In the resource-based view (RBV), strategic planning uses organizational resources to generate a viable strategy.

Learning Objective

  • Describe the intrinsic competitive advantage defined by the resource-based view strategy


Key Points

    • Strategic approaches are wide and varied, and the resource-based view is a commonly cited strategic approach to attaining competitive advantage.
    • To transform a short-run competitive advantage into a sustained competitive advantage requires that these resources be varied in nature and not perfectly mobile. They also must not be easily imitated or substituted without great effort.
    • The RBV theory involves first identifying the firm's potential key resources and deriving a strategy to apply them to create synergy.
    • If key resources are valuable, rare, inimitable, and non-substitutable (VRIN), they may enable a strategy for achieving competitive advantage.

Terms

  • heterogeneous

    Diverse in kind or nature; composed of diverse parts.

  • imitable

    Capable of being copied.

  • substitutable

    Capable of being replaced.


Full Text

The resource-based view (RBV) of strategy holds company assets as the primary input for overall strategic planning, emphasizing the way in which competitive advantage can be derived via rare resource combinations.
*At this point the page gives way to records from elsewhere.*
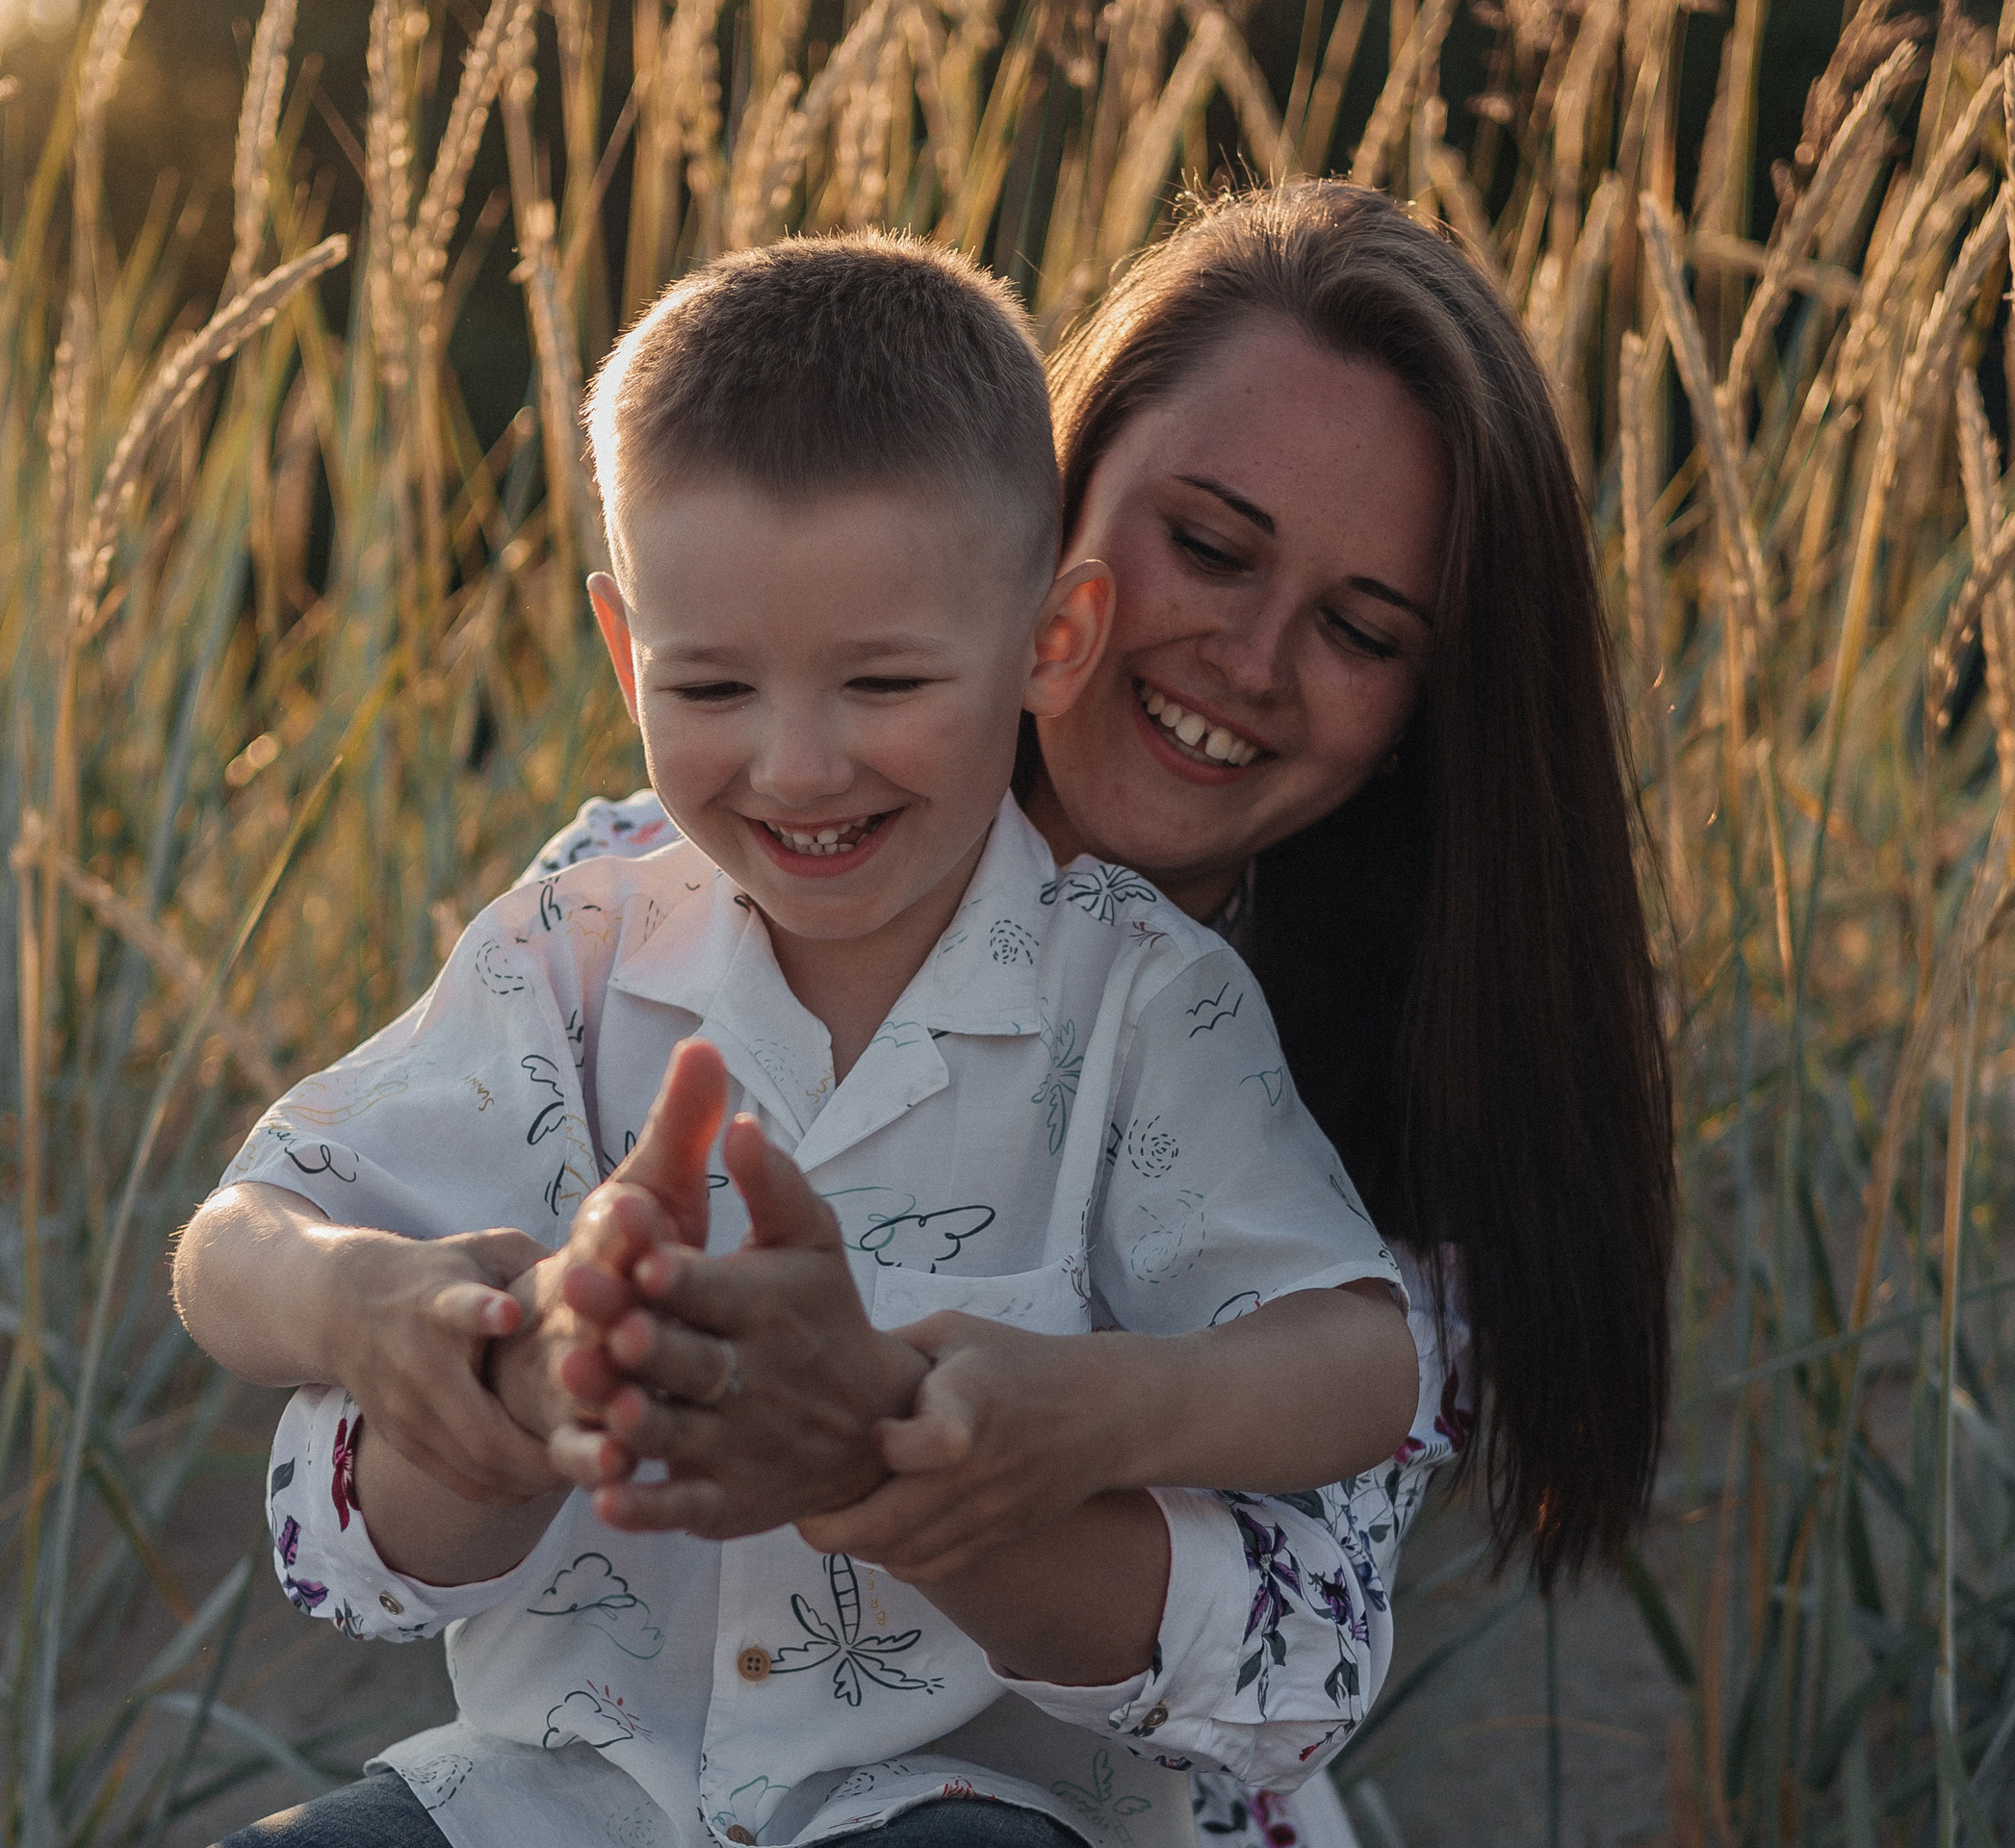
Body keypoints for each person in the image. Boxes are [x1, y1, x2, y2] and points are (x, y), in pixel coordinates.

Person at [176, 231, 1425, 1848]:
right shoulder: (573, 948)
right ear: (627, 656)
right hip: (564, 1793)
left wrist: (1077, 1410)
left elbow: (1359, 1360)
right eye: (711, 689)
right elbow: (233, 1245)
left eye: (884, 680)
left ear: (1053, 639)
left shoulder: (1139, 1002)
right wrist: (382, 1310)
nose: (800, 766)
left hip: (959, 1801)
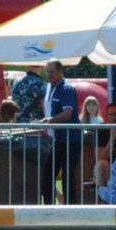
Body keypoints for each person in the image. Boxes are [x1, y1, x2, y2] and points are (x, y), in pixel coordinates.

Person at [40, 60, 80, 204]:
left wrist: (49, 120)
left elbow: (67, 113)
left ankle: (71, 209)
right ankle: (50, 209)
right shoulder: (51, 87)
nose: (48, 74)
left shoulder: (67, 89)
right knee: (48, 176)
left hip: (71, 139)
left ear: (60, 71)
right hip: (59, 139)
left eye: (51, 71)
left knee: (67, 177)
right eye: (47, 71)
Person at [94, 102, 116, 190]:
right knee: (102, 164)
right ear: (107, 116)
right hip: (107, 166)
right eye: (113, 114)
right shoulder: (101, 130)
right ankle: (104, 199)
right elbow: (101, 157)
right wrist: (113, 136)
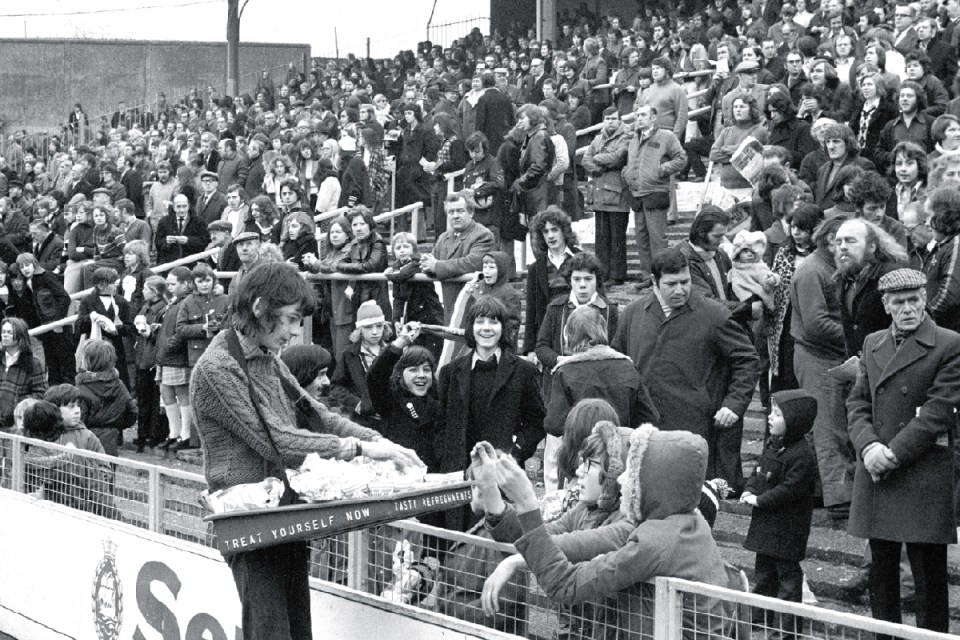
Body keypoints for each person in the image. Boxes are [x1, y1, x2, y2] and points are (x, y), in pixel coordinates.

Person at [191, 261, 421, 640]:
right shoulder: (217, 368)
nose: (296, 331)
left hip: (284, 512)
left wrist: (380, 442)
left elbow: (318, 415)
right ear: (261, 308)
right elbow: (278, 440)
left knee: (298, 629)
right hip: (248, 522)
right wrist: (358, 447)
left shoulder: (268, 360)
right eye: (291, 319)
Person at [474, 424, 744, 639]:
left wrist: (526, 503)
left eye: (636, 473)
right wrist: (491, 493)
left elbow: (564, 584)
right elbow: (547, 539)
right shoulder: (686, 523)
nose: (625, 478)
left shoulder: (650, 537)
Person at [846, 268, 960, 633]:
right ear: (886, 305)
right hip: (877, 469)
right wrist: (867, 447)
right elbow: (857, 404)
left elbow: (937, 411)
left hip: (921, 470)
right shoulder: (873, 343)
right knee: (882, 574)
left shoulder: (949, 343)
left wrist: (891, 454)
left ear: (925, 299)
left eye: (914, 300)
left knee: (929, 579)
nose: (908, 309)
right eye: (899, 302)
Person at [612, 248, 759, 492]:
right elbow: (619, 363)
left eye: (685, 282)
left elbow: (747, 360)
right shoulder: (633, 314)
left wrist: (734, 403)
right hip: (646, 427)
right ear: (655, 282)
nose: (680, 290)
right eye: (671, 284)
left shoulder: (713, 314)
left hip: (693, 427)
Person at [436, 296, 545, 530]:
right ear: (471, 327)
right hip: (459, 479)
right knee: (459, 548)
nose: (486, 328)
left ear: (503, 328)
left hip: (502, 476)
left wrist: (513, 456)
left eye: (493, 322)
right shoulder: (450, 372)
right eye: (480, 321)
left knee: (499, 539)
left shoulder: (523, 371)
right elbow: (441, 424)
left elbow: (537, 422)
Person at [741, 389, 818, 636]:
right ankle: (757, 619)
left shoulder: (803, 455)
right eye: (771, 412)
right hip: (766, 525)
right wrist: (749, 489)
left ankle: (785, 631)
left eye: (777, 414)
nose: (769, 418)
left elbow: (790, 490)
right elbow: (757, 471)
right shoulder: (772, 444)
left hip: (787, 529)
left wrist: (760, 500)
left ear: (794, 420)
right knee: (763, 575)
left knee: (787, 579)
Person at [543, 304, 658, 439]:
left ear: (568, 335)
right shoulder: (627, 367)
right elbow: (650, 418)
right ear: (603, 331)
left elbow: (554, 425)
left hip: (582, 452)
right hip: (620, 450)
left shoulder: (565, 372)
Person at [621, 103, 687, 289]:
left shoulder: (667, 136)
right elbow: (630, 162)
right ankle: (647, 277)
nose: (638, 118)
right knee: (641, 238)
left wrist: (663, 169)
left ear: (653, 118)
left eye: (643, 115)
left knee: (658, 239)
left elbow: (681, 158)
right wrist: (627, 173)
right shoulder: (634, 139)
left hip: (655, 193)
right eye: (637, 115)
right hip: (637, 194)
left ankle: (662, 277)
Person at [366, 322, 440, 471]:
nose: (421, 375)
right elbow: (375, 376)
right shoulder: (390, 402)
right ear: (400, 374)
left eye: (426, 370)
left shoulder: (440, 403)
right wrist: (402, 341)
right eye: (413, 370)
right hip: (401, 479)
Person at [419, 192, 495, 321]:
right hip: (450, 309)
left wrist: (437, 266)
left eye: (460, 211)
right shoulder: (444, 237)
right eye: (451, 212)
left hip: (475, 310)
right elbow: (430, 263)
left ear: (471, 212)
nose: (455, 216)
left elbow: (473, 263)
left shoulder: (482, 235)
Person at [582, 107, 631, 285]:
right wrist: (598, 164)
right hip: (599, 193)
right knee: (601, 239)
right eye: (607, 118)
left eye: (613, 119)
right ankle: (602, 274)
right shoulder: (598, 138)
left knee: (617, 238)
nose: (610, 121)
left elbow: (618, 158)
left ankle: (617, 275)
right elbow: (585, 160)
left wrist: (597, 158)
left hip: (617, 193)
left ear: (620, 121)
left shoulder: (626, 136)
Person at [330, 301, 390, 427]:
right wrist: (357, 404)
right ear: (360, 329)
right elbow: (336, 386)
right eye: (368, 327)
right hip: (362, 420)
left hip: (389, 420)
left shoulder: (391, 352)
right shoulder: (350, 353)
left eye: (379, 326)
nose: (375, 332)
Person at [75, 267, 135, 390]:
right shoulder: (88, 301)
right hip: (93, 350)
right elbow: (79, 327)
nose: (116, 287)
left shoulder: (121, 302)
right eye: (113, 284)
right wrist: (92, 318)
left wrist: (118, 328)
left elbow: (130, 328)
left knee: (118, 383)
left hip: (115, 350)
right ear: (101, 285)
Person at [75, 339, 137, 457]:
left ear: (89, 360)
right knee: (108, 473)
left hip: (87, 441)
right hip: (111, 442)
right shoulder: (119, 384)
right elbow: (132, 411)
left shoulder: (81, 387)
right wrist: (118, 426)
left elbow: (79, 418)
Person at [132, 275, 167, 452]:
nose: (143, 291)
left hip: (153, 360)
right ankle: (141, 434)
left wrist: (149, 334)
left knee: (154, 401)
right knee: (143, 400)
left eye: (146, 289)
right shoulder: (145, 307)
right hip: (142, 359)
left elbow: (163, 336)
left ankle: (153, 436)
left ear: (154, 292)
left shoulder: (164, 310)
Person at [923, 187, 960, 332]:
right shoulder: (945, 245)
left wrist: (924, 320)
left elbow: (950, 294)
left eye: (928, 216)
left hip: (949, 334)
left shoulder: (957, 244)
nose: (926, 223)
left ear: (944, 216)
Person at [0, 317, 47, 430]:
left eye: (10, 332)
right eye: (3, 332)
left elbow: (40, 394)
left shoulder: (33, 364)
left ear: (20, 336)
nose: (5, 335)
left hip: (17, 426)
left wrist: (15, 401)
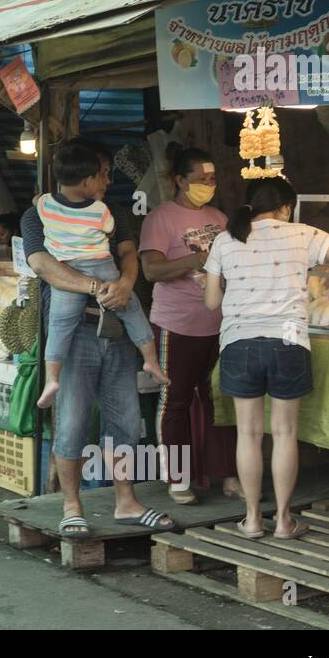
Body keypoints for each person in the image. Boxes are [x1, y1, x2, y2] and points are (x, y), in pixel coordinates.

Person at [21, 146, 176, 538]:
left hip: (116, 331)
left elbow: (127, 252)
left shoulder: (112, 211)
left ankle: (126, 501)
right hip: (75, 334)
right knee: (72, 421)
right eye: (104, 173)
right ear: (85, 176)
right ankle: (72, 505)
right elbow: (42, 264)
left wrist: (124, 284)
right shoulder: (36, 213)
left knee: (124, 419)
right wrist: (95, 287)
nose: (108, 181)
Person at [204, 177, 329, 540]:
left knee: (247, 434)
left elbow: (212, 303)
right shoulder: (302, 234)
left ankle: (250, 520)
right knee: (284, 433)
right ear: (285, 207)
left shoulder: (224, 240)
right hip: (288, 342)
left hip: (239, 343)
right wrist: (326, 273)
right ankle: (282, 521)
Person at [34, 142, 168, 410]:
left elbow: (39, 208)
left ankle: (51, 378)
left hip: (67, 271)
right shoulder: (101, 210)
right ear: (88, 181)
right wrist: (116, 286)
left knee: (59, 326)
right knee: (132, 310)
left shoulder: (45, 205)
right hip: (100, 266)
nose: (105, 182)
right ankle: (151, 360)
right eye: (101, 175)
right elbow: (108, 231)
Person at [140, 146, 238, 504]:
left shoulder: (220, 218)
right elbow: (151, 270)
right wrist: (199, 258)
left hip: (220, 324)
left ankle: (226, 473)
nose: (208, 185)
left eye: (212, 180)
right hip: (175, 325)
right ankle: (177, 479)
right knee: (176, 400)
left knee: (221, 400)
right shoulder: (160, 219)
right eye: (200, 179)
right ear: (180, 180)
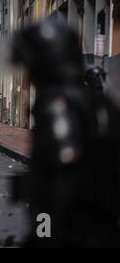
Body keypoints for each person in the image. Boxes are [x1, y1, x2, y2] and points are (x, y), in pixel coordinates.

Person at [10, 20, 120, 247]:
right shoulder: (100, 102)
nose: (28, 75)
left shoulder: (58, 108)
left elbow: (56, 192)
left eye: (31, 67)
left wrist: (41, 236)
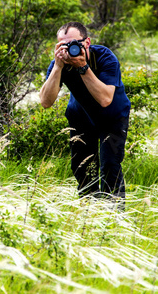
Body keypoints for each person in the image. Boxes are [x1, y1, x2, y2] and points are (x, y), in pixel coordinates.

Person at [39, 21, 131, 204]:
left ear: (87, 42)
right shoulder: (60, 63)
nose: (69, 48)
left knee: (110, 167)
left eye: (74, 43)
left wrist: (83, 67)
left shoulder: (104, 57)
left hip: (112, 116)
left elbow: (105, 99)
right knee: (83, 167)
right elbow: (45, 102)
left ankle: (115, 217)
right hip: (80, 117)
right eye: (63, 45)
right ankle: (89, 213)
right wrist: (57, 67)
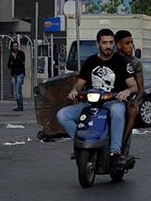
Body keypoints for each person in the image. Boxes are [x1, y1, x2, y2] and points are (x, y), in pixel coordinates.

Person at [56, 29, 137, 164]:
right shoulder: (90, 61)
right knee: (62, 115)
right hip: (90, 103)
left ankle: (116, 151)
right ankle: (80, 144)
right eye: (104, 43)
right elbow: (79, 85)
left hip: (112, 101)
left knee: (118, 111)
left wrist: (127, 91)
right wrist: (74, 91)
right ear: (98, 44)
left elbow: (133, 86)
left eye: (111, 42)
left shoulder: (121, 62)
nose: (108, 46)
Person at [115, 30, 144, 148]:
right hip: (109, 96)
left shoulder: (135, 63)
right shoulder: (111, 59)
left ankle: (123, 143)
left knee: (132, 111)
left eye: (132, 43)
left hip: (128, 97)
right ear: (118, 45)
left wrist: (135, 101)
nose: (131, 46)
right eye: (127, 43)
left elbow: (140, 89)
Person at [8, 41, 26, 111]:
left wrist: (15, 59)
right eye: (13, 46)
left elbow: (21, 63)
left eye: (16, 46)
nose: (15, 47)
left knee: (18, 90)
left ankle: (20, 106)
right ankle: (19, 105)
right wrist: (13, 61)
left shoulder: (21, 53)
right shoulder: (11, 54)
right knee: (15, 91)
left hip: (20, 74)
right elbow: (9, 65)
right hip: (13, 74)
To transform a short-run competitive advantage into a sustained competitive advantage requires that these resources are heterogeneous in nature and not perfectly mobile. Effectively, this principle translates into valuable resources that are cannot be either imitated or substituted without great effort. If the firm's strategy emphasizes and accomplishes this goal, its resources can help it sustain above-average returns.

Applicability to Strategy

In many ways, business strategy aims to achieve competitive advantage through the proper use of organizational resources. As a result, the resource-based view offers some insight as to what defines strategic resources and furthermore what enables them to generate above-average returns (profit). Upper management must carefully consider what resources are at the company's disposal and how these assets may equate to operational value through strategic processes.

The VRIN Characteristics

In achieving a competitive advantage, the resource-based view defines characteristics which make a competitive process sustainable. These characteristics are described as valuable, rare, inimitable, and non-substitutable, referred to as VRIN:

  • Valuable – A resource must enable a firm to employ a value-creating strategy by either outperforming its competitors or reducing its own weaknesses. The value factor requires that the costs invested in the resource remain lower than the future rents demanded by the value-creating strategy.
  • Rare – To be of value, a resource must be rare by definition. In a perfectly competitive strategic factor market for a resource, the price of the resource will reflect expected future above-average returns.
  • Inimitable – If a valuable resource is controlled by only one firm, it can be a source of competitive advantage. This advantage can be sustained if competitors are not able to duplicate this strategic asset perfectly. Knowledge-based resources are "the essence of the resource-based perspective."
  • Non-substitutable – Even if a resource is rare, potentially value-creating and imperfectly imitable, of equal importance is a lack of substitutability. If competitors are able to counter the firm's value-creating strategy with a substitute, prices are driven down to the point that the price equals the discounted future rents, resulting in zero economic profits.

A company should care for and protect resources that possess these characteristics, because doing so can improve organizational performance. The VRIN characteristics mentioned are individually necessary, but each is insufficient on its own to sustain competitive advantage. Within the framework of the RBV, the chain is as strong as its weakest link, and therefore requires the resource to display each of the four characteristics to be a viable strategy for competitive advantage.

Example of VRIN resources

Rare earth elements satisfy the requirements of being VRIN, in that they are valuable, rare, largely inimitable due to few extraction sites, and difficult to substitute.